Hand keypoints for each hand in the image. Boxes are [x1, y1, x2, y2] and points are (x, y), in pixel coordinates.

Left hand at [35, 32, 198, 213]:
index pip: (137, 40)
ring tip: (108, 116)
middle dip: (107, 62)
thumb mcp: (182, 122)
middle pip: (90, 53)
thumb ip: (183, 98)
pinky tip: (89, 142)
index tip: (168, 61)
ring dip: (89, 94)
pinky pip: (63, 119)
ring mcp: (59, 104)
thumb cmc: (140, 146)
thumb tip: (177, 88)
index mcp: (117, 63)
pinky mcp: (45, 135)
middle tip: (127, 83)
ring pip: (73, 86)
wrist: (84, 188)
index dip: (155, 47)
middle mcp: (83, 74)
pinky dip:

**Problem to solve:** Output nothing but the line containing "index pip: (137, 40)" and each line after it in the entries above, exactly as written.

**Result below:**
index pip: (137, 40)
ring tip: (108, 116)
middle dip: (107, 62)
thumb mcp: (182, 122)
middle pip: (90, 53)
thumb ip: (183, 98)
pinky tip: (89, 142)
index tip: (168, 61)
ring dip: (89, 94)
pinky pip: (63, 119)
ring mcp: (59, 104)
thumb cmc: (140, 146)
thumb tip: (177, 88)
index mcp: (117, 63)
pinky mcp: (45, 135)
middle tip: (127, 83)
ring pip: (73, 86)
wrist: (84, 188)
index dip: (155, 47)
middle mcp: (83, 74)
pinky dip:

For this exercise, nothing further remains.